Ten-year-old Noah, son of Heather and Wayne Houk, said he “loved that it (the 416 Fire) was just across the street; it was super cool.”
“It was very cool, it was beautiful to see,” Heather said. “It was fun to watch the helicopters. It was less fun to watch our crops wash away.”
Since the 2018 mudslides, the Houks have moved their farm to County Road 219 on Florida Mesa.
Heather said Tilted Earth’s focus is on regenerative agriculture, so the farm’s new location, which had previously just been fallowed grassland for a long time, appealed to her.
“We like to go to places where soils aren’t in the best shape and then turn them in to really healthy, beautiful soils,” she said.
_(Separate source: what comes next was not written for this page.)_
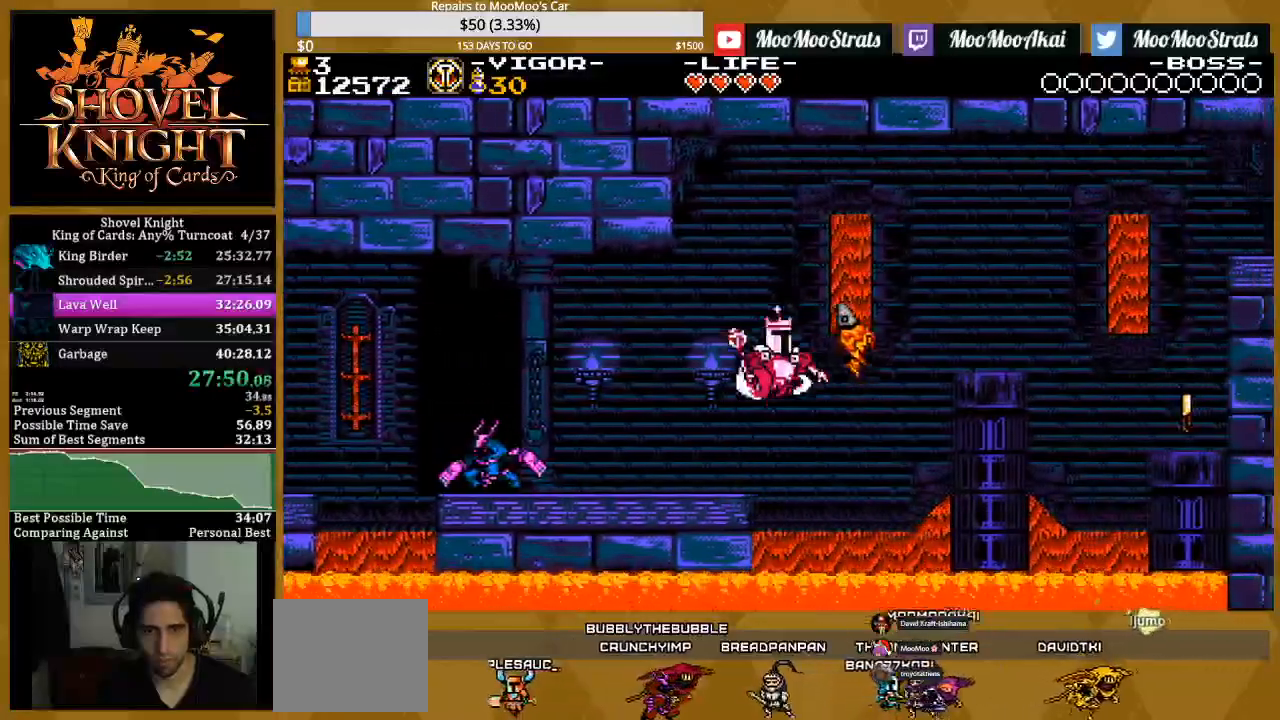
{"dt_ms": 500, "buttons": ["DPAD_RIGHT"], "events": [[67, "CROSS", "up"]]}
She said the farm’s produce includes sugar snap peas, winter squash, pumpkins, salad greens and lots of heirloom tomatoes. The farm also raises organic chickens for eggs, as well as ducks and geese.
The farm grows produce organically and partners with the Southwest Farm Fresh co-op, which it will sell to as soon as it has enough vegetables.
“I want to be able to grow things that he (Noah) can walk out and eat without even having to wash it,” Heather said. “Our whole goal is to make ... a healthy, no-till, happy farm.”